In December, 2007, he revived his “Days of Antonio” (originally performed at La MaMa in 1981), a play based on the real incident of an insane boy who had been raised in a henhouse. Celeste Moratti starred in that play and in its subsequent film rendition, which has recently been completed in Italy. The New York Times (Jason Zinoman) credited her with “a boldly feral performance of a boy stuck between the worlds of the sane and the mentally ill and the human and the animal.”

Mr. D’Ambrosi also sustains a prolific acting career.
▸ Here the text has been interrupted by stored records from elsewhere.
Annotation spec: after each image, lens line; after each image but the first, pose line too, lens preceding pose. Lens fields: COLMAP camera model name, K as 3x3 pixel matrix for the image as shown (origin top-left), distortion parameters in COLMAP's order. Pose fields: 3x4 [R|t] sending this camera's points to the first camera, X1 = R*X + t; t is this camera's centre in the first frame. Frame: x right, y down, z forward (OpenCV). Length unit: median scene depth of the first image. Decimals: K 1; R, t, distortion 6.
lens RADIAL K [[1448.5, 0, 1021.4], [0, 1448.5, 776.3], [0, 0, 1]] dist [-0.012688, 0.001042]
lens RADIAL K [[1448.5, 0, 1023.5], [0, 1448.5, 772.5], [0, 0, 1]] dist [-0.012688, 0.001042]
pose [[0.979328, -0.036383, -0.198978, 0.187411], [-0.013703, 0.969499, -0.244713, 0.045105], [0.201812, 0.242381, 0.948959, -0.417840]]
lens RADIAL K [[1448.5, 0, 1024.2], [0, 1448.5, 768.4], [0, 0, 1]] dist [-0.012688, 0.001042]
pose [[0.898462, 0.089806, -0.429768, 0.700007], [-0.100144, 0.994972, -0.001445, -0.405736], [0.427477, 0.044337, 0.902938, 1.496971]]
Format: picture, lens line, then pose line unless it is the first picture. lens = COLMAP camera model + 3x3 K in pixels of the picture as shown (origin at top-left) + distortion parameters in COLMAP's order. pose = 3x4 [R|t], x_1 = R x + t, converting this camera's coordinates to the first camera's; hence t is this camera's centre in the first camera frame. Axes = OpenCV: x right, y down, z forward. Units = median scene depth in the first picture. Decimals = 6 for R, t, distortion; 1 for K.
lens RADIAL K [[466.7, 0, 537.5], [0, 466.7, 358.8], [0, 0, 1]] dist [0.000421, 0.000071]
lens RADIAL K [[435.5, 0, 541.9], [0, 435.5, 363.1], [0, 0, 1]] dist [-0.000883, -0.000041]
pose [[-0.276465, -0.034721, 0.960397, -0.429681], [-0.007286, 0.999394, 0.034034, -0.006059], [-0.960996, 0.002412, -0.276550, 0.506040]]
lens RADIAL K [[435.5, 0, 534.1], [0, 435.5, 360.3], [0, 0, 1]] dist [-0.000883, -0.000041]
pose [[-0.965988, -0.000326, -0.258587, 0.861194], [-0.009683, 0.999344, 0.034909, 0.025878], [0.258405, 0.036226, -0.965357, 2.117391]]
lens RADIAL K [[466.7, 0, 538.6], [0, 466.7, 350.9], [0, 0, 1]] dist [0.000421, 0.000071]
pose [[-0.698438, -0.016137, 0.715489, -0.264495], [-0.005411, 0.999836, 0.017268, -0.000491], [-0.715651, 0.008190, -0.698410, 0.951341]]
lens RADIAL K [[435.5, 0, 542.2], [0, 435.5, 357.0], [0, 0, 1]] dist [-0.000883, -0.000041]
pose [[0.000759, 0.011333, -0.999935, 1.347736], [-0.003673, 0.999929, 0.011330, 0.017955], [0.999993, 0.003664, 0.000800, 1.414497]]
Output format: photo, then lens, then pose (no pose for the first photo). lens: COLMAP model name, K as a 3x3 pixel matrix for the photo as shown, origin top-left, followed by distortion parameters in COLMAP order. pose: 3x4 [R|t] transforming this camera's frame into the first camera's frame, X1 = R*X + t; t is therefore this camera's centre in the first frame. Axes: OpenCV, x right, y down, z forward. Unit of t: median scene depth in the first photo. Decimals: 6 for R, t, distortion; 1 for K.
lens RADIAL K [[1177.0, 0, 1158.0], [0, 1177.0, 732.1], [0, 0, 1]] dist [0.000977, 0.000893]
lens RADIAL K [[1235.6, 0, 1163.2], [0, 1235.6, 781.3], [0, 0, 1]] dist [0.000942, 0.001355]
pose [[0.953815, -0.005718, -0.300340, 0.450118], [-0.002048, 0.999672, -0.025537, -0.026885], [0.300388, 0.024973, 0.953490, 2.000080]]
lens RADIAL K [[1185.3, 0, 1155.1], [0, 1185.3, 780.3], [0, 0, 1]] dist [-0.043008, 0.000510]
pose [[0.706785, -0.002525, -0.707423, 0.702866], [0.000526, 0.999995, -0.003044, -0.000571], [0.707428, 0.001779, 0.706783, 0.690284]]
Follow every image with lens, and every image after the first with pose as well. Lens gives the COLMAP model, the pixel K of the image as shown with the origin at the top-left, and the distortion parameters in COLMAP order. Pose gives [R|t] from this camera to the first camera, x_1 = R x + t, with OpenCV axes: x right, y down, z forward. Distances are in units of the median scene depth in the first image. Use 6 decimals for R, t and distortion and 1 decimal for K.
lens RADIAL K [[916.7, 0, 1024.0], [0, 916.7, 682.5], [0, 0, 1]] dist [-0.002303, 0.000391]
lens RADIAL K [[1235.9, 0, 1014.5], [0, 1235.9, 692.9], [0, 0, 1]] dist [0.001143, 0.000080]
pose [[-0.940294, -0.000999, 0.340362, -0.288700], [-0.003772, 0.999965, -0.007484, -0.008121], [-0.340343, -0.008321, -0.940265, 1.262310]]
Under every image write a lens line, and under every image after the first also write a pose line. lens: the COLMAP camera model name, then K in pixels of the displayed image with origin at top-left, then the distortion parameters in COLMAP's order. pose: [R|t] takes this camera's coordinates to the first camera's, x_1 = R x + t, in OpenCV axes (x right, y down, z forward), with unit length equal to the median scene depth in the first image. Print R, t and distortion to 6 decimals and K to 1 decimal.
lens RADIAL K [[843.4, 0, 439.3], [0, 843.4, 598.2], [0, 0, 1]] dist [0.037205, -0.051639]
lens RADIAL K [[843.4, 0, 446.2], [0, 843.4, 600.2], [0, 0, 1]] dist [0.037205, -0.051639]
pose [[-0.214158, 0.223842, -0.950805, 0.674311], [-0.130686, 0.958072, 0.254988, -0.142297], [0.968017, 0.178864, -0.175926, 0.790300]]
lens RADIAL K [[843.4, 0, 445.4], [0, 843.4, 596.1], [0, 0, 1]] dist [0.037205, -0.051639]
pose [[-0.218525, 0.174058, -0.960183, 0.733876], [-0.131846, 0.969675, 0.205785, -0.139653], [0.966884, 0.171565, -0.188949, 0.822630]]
He played the Clown in Julie Taymor’s film version of “Titus Andronicus” (1999) with Anthony Hopkins and Jessica Lange. He is director and co-author of “The Buzzing of Flies” (2003), a Hera International film produced by Gianfranco Piccioli, with Lorenzo Alessandri and Greta Schacchi (the latter co-starred with Harrison Ford in “Presumed Innocent”). In 2005, he was seen in “Ballet of War,” about the clandestine immigration of Albanian people into Italy. But his most well known film appearance may be as the Roman Soldier who mercilessly whipped Jesus in Mel Gibson’s “The Passion of the Christ.” The villainous part caused strangers to glare at him scornfully on the streets of Rome while the film was playing. Zachary Pincus-Roth, writing in the New York Times, reported that Mr. D’Ambrosio says he still has dreams in which Jesus – with the face of Mel Gibson – assures him that it was all worth it. The entire experience ultimately inspired him to create “The Pathological Passion of the Christ” (La MaMa, 2004 and film version, 2005), which was based on the idea that many of Jesus’ contemporaries considered him insane.

In July 2009, D’Ambrosi created an original genre of live performance called “The Drive-In Stage” and inaugurated it an hour-long thriller, “Night Lights,” which was a site-specific performance on the block between Washington Street between Spring Street and Canal Street in SoHo. The play portrayed a precarious liaison between a female university professor and a male ex-convict in a city street. The audience of 40 viewed the live action from within parked cars, listening with headsets.

His last production at La MaMa was in December 2009, a novel version of “Romeo and Juliet” which portrayed the marvel of love with the fragility of life, the shock of the moment of total loss and what he calls a “schizophrenia of the world” with innovative and shocking stage effects.